Task description - From the text below about silica film deposition, list every solution the spray apparatus applied, along with its spray time.

Silica: 150 g of Ludox TM-50 (22 nm diameter particles, confirmed
using dynamic light scattering) varying amounts of sodium chloride
and 3 g of Na.sub.2O (all obtained from Sigma-Aldrich) were mixed
with 7.5 liters of deionized water and mixed at 500 rpm for 30
minutes. Sodium chloride was added to achieve a specific molarity.
Lastly, sodium hydroxide was added to the mixture until a pH
measurement of 11.75 was achieved.
Rinse: Sodium hydroxide was added to deionized water until a pH of
10 was achieved.
These solutions were used in the Examples below as indicated.
Example 2
Deposition of Solutions
2''.times.2'' borosilicate glass plates (obtained from
McMaster-Carr) were used as substrates. A LbL spray deposition
apparatus (modeled after the apparatuses described in US Patent
Application Publication No. US 2010/0003499 to Krogman et al., as
well as Krogman et al., Automated Process for Improved Uniformity
and Versatility of Layer-by-Layer Deposition, Langmuir 2007, 23,
3137-3141) was used to apply solutions directly to substrates. For
films of silica, solutions of polymer (4 s spray time) and silica
(4 s spray time) were alternated with rinse (10 s spray time)
applied in between. For films of buffered silica, solutions of
polymer (4 s spray time) and buffered silica (4 s spray time) were
alternated with rinse (10 s spray time) applied in between. 50
bilayers were generated for each film, with cycles of
polymer-rinse-silica-rinse or polymer-rinse-buffered silica-rinse
resulting in a single bilayer.
Example 3
Film Properties and Measurement
Experimental results were obtained using an F-10 contact UV-Vis
reflectance spectrophotometer (FILMETRICS.RTM.). Measurements were
obtained systematically across the width of the substrate at
quarter inch increments. Using the optical modeling package
(TFCalc), results for refractive indices and film thickness could
be calculated. Refractive indices for the results were 1.26+/-0.02.
Film thickness measurements at multiple points across a film are
shown in FIG. 3a for different solution conditions.

Excerpted data -
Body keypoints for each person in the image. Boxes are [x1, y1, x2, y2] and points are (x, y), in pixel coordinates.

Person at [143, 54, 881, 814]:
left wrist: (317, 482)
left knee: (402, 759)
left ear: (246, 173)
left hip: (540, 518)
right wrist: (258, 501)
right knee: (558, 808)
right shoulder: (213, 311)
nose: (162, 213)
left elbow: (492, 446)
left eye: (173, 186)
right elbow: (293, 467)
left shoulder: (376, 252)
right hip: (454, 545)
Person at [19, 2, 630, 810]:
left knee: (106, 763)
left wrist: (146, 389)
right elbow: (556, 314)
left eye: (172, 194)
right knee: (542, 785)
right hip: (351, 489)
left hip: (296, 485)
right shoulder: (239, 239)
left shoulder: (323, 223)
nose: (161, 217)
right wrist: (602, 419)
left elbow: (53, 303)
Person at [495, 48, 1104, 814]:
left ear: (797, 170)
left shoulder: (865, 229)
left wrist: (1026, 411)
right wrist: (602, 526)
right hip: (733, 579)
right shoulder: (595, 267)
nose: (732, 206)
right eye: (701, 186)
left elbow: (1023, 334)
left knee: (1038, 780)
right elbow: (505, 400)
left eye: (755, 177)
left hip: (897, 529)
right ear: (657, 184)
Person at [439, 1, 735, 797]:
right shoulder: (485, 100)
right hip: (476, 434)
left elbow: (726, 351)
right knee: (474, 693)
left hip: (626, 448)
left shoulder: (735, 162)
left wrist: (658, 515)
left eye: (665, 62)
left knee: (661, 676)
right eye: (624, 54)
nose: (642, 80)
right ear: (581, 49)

--

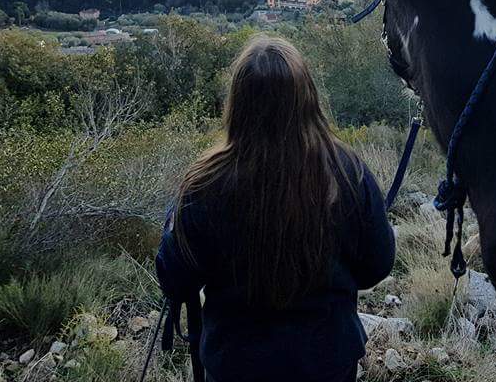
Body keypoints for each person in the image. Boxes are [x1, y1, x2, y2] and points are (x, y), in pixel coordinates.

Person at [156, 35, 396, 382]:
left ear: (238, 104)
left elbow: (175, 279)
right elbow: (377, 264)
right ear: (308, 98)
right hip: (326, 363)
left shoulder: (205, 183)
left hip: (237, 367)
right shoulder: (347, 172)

--

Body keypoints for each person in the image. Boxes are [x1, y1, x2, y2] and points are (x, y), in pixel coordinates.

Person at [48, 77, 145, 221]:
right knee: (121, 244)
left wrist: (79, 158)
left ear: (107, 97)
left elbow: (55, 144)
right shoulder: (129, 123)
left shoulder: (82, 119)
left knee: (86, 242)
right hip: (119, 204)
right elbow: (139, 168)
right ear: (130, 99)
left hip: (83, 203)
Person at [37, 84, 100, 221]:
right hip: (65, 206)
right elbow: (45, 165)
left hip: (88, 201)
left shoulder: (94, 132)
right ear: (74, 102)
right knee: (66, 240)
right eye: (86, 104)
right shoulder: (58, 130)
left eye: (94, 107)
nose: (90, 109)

Task response -
- Polymer: 4 s
- Silica: 4 s
- Buffered silica: 4 s
- Rinse: 10 s